--- REQUIRED ACTION ---
Copy the records. Keep every line exactly as it is.

--- GIVEN DATA ---

# # # # #

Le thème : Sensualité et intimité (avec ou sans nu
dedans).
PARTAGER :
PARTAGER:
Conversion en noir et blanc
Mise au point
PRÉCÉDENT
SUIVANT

# # # # #

--- OUTPUT OF THE EXERCISE ---
Le thème : Sensualité et intimité (avec ou sans nu
dedans).
PARTAGER :
PARTAGER:
Conversion en noir et blanc
Mise au point
PRÉCÉDENT
SUIVANT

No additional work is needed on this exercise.